For anyone who has lost someone to murder there is a stigma attached to it that others do not understand. I mean, people don’t kill other “good” people, right? The person killed had to have had some skeletons no one talks about.
This isn’t exactly the truth yet every time I say my brother was murdered, people begin to ask questions like, “what did he do to make the person want to kill him”? There must have been drugs involved. Did your brother ever do drugs? And much more.
I find when someone asks how my brother died and I say he was murdered I have to quickly follow up with he was an innocent victim who was actually trying to help people out of the building when the shooter came in. Tory was at work when he was killed. The place most of us feel safe. He was there in the office when the shooter entered. After he realized what was going on he got outside to safety only to think there are still others inside so he went back in to try to help them. That was his fatal flaw. It’s when he did that, the shooter zeroed in on him to kill him.
The stigma is real. Too many people think there is more. I hear it from others. I know what they are thinking.
People freeze up with grief anyway sometimes. A sibling loss from homicide must be so hard in terms of uncensored reactions from people.
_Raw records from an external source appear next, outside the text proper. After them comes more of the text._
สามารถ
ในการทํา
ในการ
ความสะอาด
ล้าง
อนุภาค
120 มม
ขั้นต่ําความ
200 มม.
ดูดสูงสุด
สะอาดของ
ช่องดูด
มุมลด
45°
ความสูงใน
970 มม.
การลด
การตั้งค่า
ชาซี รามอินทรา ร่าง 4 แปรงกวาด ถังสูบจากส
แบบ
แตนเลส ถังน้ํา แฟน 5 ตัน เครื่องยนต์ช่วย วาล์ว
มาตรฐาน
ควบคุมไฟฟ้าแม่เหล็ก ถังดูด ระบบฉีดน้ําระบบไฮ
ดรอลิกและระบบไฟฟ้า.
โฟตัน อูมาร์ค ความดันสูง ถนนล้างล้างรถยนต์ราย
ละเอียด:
My brother was murdered 2 years ago. He was trying to keep a girl’s (he went to school with back in the day) husband from killing her and her husband killed him. The sentence hearing was this passed Monday and to me all the man got was a slap on the hand. Bc 4 years in prison isn’t long enough for murdering someone so sweet and caring and humble and a gentle faint as my brother was and I feel as I’m dying inside everyday and most days I can barely breathe bc and I try to figure out how to keep living this life without him.
I just lost my brother in the wee hours of April 22, 2021. A trucker found him on the feeder road to a major hwywith a knife wound in the chest. He was only 47. Jon had mental illness, bi-polar with schizophrenic episodes and our relationship was sometimes strained but he was my big brother, my protector when we were kids. I don’t know if we’ll ever get justice for him. It just doesn’t seem real that I’ll never hear his voice again.
I’m so sorry. Losing him is bad enough but having an unresolved murder makes it even harder.
I lost my 49 year old son to murder this year,an altercation withsome one he knew, , whom my son tried to help at one time. All caught on video. Canada wide warranty,got him. Waiting the outcome,on either a trial,or guilty plea. My life has been shattered ,my husband had a massive heart attack, and now is in palliative care at home.I’m Heart broken, fragile, and scarred for life. My family torn in shreds. I miss him so much.
Hi Brenda, I’m so sorry for your loss. What a horrible loss, made worse by waiting on the outcome of a trial.